Stored data:
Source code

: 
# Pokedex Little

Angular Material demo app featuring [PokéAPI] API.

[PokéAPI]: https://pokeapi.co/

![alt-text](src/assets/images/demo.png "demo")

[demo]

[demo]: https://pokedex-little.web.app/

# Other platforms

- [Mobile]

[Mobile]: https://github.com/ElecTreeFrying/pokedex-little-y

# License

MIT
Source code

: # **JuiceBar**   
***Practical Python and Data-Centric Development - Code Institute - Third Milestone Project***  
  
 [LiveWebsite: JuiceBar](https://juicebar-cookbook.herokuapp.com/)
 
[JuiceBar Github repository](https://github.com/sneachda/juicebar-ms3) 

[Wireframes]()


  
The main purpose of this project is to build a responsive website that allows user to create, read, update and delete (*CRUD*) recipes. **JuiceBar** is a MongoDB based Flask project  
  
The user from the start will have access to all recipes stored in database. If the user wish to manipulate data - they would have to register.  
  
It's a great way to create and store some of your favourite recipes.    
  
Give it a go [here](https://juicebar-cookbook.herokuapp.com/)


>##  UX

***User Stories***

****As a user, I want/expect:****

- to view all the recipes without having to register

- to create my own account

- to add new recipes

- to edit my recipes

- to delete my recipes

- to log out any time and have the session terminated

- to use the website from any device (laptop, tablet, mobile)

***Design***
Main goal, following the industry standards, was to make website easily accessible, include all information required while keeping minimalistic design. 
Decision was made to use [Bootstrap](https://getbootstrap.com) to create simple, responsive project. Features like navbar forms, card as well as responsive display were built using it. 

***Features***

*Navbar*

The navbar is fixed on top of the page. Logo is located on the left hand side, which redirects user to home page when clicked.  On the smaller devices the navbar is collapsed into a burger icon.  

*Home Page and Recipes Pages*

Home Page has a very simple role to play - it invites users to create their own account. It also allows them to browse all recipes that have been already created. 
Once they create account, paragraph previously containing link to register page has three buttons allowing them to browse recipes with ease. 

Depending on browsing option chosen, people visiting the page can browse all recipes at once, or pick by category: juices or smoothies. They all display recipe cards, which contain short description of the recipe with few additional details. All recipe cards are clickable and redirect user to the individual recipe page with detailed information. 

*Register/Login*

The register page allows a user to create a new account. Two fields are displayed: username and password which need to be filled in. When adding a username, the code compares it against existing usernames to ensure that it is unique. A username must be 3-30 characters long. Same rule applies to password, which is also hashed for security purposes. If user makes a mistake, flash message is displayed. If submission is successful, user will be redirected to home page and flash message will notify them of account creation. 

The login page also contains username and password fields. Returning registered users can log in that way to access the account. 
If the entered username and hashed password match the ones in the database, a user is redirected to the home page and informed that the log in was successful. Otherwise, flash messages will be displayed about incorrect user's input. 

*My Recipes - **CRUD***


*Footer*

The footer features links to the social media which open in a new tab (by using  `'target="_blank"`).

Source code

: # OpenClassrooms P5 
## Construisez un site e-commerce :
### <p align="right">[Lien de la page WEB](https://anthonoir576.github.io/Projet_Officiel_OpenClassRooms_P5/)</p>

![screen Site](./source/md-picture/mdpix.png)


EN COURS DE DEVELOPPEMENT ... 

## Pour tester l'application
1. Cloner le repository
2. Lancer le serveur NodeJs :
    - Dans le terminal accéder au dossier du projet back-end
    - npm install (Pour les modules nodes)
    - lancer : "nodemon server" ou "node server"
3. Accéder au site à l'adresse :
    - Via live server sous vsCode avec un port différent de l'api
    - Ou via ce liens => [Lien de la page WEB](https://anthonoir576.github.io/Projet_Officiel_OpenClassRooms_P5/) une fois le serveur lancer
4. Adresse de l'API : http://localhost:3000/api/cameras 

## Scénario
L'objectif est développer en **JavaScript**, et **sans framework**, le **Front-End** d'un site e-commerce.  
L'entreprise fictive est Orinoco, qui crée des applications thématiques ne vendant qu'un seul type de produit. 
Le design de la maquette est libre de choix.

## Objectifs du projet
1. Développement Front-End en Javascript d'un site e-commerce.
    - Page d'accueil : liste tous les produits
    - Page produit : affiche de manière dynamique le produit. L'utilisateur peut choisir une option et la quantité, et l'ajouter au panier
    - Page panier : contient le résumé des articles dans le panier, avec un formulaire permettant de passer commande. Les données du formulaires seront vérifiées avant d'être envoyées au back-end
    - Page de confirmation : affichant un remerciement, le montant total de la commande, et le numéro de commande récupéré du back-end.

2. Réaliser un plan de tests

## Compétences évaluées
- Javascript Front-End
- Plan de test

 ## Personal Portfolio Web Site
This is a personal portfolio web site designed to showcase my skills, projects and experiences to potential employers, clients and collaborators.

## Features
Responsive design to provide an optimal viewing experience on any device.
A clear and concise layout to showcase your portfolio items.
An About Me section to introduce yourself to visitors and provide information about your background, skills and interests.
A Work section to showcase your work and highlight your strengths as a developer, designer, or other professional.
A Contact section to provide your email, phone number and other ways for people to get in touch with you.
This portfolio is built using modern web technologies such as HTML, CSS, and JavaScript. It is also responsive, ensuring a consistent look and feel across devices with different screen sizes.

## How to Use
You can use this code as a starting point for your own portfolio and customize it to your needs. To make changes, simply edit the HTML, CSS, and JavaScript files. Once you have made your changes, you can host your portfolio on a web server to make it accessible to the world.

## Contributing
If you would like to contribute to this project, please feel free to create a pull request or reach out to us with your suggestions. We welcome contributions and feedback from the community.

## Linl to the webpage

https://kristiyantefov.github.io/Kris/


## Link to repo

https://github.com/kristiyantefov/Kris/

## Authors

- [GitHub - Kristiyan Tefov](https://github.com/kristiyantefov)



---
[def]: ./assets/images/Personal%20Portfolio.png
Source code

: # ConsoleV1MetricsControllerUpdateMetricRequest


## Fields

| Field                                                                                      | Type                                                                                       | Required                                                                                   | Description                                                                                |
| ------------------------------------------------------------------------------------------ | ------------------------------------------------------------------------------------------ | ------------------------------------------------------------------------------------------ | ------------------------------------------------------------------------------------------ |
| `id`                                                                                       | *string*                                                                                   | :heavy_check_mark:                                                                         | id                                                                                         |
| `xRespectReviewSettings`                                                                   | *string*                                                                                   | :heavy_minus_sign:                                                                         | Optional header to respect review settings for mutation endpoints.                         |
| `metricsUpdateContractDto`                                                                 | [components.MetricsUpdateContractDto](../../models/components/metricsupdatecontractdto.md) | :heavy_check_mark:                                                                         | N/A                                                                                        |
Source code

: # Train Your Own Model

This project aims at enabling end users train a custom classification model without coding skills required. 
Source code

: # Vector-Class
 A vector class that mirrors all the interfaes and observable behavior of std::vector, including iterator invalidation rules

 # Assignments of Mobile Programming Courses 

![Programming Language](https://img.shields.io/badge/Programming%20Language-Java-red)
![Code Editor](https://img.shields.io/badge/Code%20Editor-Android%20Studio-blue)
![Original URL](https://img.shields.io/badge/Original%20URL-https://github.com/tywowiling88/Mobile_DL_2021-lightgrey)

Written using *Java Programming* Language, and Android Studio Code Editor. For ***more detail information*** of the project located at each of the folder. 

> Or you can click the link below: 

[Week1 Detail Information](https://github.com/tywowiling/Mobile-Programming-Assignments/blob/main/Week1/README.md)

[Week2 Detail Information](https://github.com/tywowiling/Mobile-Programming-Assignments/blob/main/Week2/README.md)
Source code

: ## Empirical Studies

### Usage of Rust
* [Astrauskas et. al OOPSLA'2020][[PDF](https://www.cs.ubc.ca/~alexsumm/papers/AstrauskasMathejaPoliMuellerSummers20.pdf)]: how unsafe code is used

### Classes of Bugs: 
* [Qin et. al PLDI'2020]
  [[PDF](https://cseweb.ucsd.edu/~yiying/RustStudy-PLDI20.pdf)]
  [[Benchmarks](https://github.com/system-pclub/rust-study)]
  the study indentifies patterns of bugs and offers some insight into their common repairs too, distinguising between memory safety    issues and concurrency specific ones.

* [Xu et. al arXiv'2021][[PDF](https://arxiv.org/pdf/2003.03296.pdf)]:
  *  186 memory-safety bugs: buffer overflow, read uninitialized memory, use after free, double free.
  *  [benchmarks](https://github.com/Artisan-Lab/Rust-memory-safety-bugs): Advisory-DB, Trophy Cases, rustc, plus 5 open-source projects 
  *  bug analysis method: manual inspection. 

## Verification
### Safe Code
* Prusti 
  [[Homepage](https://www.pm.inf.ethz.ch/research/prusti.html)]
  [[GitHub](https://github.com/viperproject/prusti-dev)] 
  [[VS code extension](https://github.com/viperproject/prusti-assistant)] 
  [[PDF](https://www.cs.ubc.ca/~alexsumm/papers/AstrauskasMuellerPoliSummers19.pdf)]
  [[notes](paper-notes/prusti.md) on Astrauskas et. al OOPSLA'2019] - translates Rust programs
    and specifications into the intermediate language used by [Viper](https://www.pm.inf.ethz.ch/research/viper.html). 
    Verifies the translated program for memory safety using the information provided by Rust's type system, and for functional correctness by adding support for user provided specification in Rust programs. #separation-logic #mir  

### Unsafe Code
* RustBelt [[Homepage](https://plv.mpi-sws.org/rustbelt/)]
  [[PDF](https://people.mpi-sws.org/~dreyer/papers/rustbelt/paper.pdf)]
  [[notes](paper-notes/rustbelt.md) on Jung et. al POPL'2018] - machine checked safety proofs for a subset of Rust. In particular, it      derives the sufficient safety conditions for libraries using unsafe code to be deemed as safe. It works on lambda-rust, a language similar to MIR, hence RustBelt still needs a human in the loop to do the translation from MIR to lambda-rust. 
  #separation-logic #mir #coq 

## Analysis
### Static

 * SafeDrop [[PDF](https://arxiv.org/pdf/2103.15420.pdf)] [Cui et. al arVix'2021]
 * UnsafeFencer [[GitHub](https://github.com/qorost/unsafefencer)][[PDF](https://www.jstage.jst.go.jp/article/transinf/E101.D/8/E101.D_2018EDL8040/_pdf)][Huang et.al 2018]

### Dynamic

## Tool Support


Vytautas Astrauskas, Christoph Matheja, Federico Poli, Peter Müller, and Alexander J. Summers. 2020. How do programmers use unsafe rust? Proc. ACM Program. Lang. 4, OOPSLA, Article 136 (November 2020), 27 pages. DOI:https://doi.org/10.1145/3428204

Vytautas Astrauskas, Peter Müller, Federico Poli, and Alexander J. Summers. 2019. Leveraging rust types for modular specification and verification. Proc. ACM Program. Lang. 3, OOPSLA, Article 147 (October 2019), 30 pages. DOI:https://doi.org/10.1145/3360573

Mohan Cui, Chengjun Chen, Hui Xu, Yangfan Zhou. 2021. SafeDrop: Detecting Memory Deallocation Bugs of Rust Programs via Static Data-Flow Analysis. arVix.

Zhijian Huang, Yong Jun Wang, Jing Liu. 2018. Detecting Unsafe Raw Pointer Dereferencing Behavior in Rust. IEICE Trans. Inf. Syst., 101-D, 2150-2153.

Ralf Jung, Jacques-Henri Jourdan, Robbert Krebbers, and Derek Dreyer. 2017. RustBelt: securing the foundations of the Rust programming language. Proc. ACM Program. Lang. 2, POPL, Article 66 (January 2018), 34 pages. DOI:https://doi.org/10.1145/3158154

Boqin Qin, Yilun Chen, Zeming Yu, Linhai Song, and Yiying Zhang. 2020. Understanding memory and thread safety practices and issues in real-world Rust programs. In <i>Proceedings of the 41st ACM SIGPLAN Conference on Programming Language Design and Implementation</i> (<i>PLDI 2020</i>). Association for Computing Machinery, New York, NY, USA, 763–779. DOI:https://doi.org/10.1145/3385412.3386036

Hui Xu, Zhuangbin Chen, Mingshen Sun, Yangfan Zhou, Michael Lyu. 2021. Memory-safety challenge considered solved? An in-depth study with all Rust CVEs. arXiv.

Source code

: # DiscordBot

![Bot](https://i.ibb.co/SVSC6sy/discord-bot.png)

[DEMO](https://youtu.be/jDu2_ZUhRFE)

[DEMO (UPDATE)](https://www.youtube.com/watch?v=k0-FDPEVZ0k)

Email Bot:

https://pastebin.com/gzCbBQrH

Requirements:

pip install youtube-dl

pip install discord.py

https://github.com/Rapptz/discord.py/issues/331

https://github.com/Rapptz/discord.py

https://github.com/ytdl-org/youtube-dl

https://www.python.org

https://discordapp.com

• Exercise instructions: All lines from the start of the entries through the line where "Third Milestone Project***" sits should be duplicated exactly, with nothing else in the output.

• Answer to this problem:
Source code

: 
# Pokedex Little

Angular Material demo app featuring [PokéAPI] API.

[PokéAPI]: https://pokeapi.co/

![alt-text](src/assets/images/demo.png "demo")

[demo]

[demo]: https://pokedex-little.web.app/

# Other platforms

- [Mobile]

[Mobile]: https://github.com/ElecTreeFrying/pokedex-little-y

# License

MIT
Source code

: # **JuiceBar**   
***Practical Python and Data-Centric Development - Code Institute - Third Milestone Project***  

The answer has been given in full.